» What the task requires
Line filter on the word "weight": copy each matching line from the entries.
==== Dataset entries ====
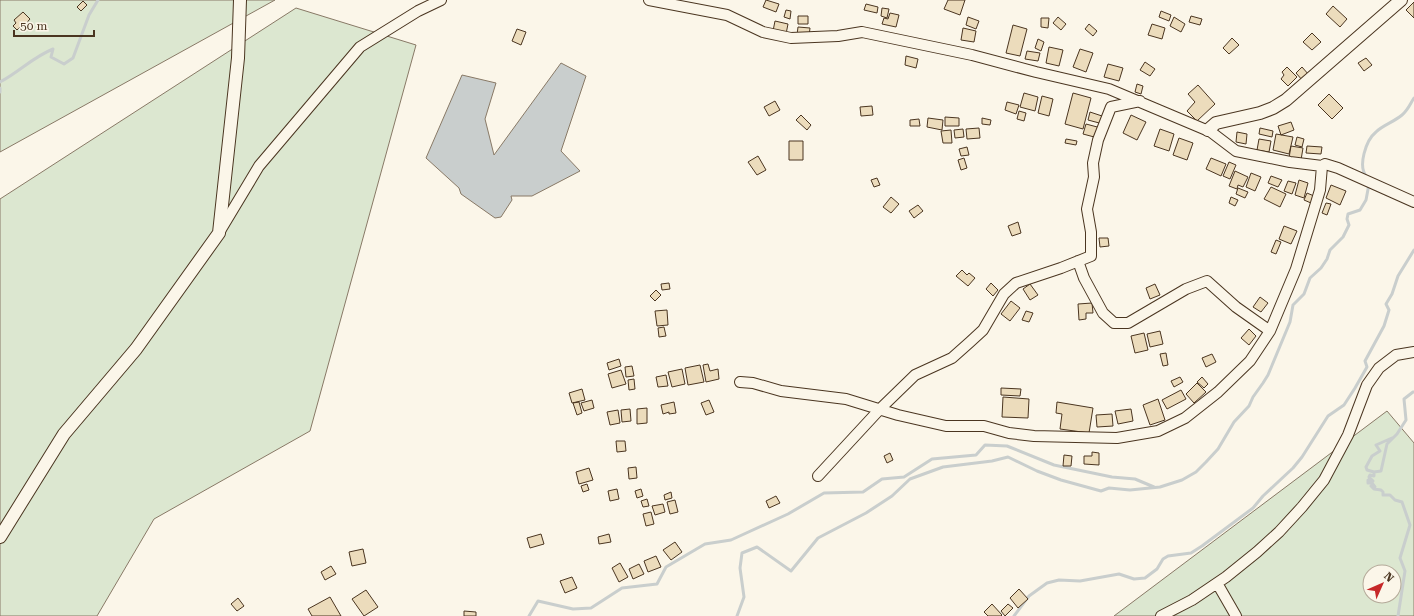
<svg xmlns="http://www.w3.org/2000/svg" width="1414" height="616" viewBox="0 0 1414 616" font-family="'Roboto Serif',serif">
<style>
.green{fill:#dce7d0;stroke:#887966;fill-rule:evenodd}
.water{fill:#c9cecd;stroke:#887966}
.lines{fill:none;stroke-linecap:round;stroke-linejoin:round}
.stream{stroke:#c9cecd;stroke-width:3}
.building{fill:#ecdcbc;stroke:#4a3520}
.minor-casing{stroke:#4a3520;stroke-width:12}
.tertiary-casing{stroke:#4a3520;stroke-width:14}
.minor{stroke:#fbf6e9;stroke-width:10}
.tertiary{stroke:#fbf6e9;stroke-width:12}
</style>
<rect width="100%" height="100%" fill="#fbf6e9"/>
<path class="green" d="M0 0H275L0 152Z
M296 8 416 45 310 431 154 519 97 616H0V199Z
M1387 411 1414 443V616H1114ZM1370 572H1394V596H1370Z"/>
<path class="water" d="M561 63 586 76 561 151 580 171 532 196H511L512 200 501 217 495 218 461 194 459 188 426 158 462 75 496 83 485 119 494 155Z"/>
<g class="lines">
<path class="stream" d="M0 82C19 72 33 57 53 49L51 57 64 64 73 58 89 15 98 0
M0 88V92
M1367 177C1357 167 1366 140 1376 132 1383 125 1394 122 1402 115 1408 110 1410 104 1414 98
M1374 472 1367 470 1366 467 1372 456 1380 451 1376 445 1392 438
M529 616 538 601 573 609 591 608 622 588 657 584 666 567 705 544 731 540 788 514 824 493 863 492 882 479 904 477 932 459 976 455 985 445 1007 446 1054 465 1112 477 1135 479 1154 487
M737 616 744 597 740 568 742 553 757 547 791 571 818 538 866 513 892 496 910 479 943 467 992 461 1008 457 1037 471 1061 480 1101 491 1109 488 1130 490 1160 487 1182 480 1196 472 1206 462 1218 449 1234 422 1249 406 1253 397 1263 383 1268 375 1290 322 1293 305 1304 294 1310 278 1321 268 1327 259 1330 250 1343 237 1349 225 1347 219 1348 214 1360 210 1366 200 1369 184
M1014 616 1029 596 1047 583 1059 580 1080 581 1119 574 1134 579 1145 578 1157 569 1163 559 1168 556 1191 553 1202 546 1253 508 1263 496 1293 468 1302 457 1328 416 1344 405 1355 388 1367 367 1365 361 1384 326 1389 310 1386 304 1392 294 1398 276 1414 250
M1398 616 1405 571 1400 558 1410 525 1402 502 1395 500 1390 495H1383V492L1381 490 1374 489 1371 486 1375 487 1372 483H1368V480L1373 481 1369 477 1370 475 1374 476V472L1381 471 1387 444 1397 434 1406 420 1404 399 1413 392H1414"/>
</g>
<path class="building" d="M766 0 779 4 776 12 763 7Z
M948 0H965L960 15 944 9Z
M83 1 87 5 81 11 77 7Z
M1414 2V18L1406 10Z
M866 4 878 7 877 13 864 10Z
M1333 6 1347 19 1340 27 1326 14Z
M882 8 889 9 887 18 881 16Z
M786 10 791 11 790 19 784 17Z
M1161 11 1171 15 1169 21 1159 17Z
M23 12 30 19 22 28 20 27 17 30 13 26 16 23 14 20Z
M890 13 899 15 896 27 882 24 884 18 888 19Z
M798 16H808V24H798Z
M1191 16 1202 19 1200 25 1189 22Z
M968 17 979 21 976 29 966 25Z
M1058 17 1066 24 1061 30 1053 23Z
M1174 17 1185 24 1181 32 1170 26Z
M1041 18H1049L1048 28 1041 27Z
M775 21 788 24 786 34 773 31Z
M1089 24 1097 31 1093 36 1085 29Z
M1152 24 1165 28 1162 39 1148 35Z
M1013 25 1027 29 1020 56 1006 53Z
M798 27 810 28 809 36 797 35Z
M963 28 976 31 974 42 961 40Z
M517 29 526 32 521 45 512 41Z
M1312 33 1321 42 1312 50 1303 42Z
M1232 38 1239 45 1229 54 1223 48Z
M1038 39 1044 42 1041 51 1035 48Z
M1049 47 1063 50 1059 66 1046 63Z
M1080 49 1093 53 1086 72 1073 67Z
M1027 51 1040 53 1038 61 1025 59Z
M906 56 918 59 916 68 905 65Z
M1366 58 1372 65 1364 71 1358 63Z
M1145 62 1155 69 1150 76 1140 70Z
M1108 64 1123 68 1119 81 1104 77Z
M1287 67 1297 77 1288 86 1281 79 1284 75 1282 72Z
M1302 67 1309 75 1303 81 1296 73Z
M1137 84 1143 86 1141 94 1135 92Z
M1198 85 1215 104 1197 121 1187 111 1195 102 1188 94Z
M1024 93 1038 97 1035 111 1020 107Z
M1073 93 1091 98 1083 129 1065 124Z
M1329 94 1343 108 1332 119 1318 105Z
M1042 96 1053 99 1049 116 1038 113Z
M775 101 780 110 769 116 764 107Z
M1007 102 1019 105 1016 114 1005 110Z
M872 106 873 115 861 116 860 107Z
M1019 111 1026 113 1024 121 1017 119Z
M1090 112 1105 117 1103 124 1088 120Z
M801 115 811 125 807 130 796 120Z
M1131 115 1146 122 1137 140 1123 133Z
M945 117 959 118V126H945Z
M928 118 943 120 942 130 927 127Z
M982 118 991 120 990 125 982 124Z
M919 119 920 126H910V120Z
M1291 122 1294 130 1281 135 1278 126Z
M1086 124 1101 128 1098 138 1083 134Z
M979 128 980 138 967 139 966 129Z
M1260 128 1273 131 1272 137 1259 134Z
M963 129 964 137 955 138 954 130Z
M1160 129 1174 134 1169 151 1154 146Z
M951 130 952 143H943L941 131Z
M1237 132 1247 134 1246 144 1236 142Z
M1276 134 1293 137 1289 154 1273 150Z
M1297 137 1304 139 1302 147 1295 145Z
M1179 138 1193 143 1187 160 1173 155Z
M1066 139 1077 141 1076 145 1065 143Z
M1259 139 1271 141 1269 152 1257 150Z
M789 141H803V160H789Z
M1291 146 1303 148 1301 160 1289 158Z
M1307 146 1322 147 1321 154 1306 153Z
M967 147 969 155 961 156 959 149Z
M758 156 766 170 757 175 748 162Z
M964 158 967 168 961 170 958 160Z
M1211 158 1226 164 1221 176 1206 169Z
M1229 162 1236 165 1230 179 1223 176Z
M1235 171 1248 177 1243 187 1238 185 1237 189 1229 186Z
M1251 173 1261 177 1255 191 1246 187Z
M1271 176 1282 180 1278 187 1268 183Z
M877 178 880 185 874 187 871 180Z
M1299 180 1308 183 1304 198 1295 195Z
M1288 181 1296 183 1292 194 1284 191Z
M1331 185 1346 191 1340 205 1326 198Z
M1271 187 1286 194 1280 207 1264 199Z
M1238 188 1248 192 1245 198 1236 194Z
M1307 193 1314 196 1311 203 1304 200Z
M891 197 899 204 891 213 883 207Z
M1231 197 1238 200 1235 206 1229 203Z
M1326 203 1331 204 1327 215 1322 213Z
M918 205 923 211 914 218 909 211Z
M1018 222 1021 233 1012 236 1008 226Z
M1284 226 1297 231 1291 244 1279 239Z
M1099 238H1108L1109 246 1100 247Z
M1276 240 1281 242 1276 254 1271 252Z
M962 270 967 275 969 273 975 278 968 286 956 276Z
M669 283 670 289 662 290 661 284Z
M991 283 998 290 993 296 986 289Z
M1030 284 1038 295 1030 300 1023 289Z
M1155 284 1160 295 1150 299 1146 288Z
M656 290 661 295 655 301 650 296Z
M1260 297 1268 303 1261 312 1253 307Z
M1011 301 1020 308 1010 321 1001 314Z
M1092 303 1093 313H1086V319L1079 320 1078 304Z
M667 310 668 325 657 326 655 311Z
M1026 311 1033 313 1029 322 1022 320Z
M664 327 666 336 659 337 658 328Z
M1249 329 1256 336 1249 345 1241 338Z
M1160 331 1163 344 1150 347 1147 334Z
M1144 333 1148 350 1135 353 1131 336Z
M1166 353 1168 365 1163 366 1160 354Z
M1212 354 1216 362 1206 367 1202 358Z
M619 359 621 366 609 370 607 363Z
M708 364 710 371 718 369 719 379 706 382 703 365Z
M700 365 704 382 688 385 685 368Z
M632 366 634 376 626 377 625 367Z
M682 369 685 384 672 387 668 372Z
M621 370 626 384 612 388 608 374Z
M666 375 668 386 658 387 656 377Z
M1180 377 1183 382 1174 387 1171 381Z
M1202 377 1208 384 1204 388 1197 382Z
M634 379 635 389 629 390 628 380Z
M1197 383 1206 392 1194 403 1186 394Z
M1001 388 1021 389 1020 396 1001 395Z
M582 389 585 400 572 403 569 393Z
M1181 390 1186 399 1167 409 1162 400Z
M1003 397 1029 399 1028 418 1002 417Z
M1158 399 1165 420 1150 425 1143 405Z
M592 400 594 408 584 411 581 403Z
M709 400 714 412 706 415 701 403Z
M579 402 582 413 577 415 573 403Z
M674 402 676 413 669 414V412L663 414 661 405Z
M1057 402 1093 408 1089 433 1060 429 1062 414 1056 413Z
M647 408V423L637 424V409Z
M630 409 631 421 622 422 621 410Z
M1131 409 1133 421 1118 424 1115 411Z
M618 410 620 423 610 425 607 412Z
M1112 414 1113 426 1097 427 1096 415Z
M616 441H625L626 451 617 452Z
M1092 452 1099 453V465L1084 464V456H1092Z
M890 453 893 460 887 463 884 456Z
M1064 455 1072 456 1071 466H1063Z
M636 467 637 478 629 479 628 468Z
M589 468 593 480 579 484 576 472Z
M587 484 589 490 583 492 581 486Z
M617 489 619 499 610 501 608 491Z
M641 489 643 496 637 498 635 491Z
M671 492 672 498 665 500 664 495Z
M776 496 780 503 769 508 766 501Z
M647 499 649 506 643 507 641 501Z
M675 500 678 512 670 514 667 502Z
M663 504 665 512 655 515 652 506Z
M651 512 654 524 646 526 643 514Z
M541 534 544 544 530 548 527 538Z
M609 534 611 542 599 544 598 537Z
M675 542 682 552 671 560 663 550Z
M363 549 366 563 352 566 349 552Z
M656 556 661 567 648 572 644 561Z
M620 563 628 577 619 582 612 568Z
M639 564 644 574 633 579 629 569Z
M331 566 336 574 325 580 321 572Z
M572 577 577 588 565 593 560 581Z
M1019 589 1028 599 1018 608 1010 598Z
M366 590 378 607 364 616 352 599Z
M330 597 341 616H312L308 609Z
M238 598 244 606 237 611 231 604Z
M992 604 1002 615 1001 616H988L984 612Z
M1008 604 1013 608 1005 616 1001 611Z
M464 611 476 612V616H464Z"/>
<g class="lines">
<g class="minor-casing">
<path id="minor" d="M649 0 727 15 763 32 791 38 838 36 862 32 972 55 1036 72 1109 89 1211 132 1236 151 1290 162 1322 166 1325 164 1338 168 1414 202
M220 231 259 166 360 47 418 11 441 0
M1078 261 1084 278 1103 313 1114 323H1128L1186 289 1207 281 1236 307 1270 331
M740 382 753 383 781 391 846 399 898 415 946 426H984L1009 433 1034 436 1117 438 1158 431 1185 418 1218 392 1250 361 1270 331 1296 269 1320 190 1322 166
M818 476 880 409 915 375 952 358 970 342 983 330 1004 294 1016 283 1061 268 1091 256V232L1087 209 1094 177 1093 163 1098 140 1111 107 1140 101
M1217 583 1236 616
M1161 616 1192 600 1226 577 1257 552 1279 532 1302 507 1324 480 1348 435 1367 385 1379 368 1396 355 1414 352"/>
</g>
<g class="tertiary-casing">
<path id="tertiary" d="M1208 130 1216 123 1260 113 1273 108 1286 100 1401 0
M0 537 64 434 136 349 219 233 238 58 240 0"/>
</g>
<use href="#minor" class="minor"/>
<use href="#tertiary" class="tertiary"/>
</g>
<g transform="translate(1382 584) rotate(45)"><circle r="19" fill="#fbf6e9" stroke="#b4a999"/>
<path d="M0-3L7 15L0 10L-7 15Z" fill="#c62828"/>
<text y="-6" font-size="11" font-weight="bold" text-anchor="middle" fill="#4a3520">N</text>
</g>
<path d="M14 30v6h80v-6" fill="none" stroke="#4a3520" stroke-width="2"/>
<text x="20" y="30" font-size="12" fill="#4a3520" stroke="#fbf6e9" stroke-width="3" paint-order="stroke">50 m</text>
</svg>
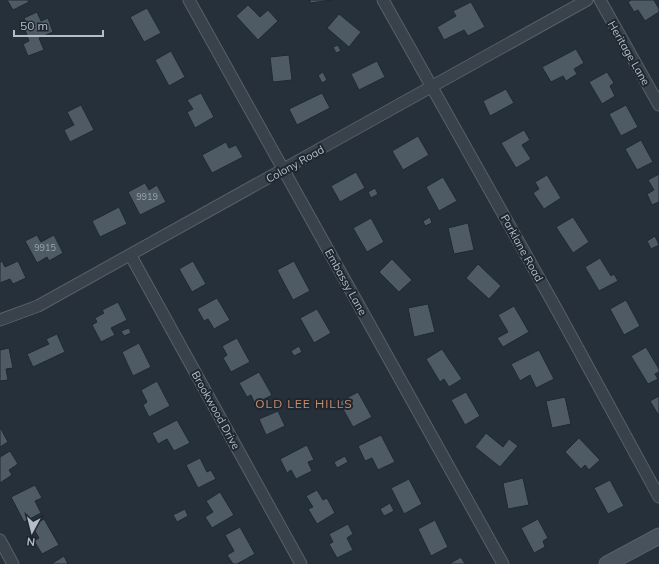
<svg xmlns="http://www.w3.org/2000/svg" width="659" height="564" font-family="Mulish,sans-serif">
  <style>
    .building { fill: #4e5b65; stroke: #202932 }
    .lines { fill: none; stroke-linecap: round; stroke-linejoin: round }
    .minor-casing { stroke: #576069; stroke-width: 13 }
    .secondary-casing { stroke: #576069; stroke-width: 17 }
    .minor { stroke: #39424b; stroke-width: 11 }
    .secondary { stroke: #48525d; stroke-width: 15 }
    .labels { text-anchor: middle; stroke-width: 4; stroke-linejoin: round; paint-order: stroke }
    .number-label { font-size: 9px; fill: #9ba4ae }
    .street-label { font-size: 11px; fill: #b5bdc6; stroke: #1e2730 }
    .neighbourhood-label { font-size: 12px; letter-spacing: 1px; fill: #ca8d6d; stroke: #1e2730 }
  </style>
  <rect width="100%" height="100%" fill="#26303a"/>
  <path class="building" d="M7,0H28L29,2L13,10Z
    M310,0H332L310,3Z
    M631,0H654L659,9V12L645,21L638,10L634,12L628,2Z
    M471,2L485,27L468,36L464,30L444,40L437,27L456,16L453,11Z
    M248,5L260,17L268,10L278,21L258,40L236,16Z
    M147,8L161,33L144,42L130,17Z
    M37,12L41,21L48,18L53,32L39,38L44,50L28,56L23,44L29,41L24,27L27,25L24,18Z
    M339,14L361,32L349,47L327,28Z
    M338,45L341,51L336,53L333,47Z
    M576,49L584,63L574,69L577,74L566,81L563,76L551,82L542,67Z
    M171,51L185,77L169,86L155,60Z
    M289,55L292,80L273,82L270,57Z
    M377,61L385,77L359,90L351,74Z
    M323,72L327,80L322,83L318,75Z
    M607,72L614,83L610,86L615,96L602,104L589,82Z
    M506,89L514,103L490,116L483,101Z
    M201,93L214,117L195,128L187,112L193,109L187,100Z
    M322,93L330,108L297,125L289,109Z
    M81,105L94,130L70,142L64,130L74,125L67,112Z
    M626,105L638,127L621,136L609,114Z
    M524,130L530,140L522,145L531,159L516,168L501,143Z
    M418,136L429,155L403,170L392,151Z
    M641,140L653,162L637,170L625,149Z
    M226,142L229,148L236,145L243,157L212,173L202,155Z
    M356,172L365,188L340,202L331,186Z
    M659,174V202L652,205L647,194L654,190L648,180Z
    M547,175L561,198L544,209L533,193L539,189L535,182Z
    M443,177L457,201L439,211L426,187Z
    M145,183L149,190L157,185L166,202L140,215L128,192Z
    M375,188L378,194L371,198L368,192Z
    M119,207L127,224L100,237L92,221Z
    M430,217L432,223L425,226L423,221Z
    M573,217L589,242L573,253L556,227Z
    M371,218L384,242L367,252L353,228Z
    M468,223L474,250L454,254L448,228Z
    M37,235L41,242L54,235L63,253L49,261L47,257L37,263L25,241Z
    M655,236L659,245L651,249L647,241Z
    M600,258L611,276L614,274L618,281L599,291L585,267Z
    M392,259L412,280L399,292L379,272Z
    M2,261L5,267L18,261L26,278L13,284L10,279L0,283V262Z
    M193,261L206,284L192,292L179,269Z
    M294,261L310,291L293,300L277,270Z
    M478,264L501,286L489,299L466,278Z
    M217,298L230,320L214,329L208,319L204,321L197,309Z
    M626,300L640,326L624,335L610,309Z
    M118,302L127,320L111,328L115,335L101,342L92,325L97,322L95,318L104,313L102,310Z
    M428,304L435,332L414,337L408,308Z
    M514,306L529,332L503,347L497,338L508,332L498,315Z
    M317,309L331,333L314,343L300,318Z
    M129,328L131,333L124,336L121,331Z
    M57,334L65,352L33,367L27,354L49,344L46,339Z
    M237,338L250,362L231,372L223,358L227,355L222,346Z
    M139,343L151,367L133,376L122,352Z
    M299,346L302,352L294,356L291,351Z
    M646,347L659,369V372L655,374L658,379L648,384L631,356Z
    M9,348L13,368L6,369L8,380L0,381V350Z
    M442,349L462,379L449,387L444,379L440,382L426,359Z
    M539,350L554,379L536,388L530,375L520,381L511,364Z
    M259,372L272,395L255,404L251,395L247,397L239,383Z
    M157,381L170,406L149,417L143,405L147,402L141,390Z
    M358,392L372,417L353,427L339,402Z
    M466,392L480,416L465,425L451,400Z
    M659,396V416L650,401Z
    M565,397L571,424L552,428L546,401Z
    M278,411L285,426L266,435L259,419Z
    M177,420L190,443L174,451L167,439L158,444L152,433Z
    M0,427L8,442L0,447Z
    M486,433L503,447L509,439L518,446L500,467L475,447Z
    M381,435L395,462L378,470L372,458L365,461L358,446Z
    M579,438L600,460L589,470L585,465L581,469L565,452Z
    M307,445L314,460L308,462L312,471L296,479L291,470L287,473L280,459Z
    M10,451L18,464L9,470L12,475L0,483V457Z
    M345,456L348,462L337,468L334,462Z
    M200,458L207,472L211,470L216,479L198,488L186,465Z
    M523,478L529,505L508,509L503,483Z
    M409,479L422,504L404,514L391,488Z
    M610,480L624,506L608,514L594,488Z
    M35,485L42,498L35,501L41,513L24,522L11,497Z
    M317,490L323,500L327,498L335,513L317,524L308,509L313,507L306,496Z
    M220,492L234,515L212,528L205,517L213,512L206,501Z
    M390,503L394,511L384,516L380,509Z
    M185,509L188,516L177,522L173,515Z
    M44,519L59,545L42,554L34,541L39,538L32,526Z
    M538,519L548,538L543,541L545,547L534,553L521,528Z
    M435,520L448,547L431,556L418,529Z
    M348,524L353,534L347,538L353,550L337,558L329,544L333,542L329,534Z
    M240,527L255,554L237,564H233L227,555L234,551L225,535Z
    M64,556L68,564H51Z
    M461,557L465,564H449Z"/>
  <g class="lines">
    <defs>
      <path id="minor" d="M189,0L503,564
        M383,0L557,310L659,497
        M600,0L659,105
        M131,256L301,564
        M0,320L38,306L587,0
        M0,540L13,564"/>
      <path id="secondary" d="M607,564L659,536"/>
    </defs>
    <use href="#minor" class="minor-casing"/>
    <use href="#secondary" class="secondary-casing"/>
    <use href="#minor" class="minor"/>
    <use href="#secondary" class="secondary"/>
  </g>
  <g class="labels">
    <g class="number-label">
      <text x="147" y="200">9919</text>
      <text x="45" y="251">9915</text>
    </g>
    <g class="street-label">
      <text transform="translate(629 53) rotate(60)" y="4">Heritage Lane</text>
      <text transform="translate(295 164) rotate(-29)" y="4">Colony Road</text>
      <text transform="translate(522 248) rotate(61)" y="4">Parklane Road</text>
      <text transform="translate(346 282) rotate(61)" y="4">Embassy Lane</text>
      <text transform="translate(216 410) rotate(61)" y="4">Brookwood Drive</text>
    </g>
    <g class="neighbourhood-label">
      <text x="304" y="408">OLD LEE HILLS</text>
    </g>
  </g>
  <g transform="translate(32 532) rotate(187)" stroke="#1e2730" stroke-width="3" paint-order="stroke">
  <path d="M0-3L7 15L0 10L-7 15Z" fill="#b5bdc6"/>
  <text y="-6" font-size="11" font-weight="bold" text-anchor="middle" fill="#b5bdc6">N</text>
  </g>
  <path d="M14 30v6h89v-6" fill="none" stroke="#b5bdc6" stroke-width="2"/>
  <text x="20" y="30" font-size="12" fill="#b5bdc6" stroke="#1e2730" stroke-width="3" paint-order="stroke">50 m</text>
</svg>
====
» Answer to this problem
<text y="-6" font-size="11" font-weight="bold" text-anchor="middle" fill="#4a3520">N</text>
  <text y="-6" font-size="11" font-weight="bold" text-anchor="middle" fill="#b5bdc6">N</text>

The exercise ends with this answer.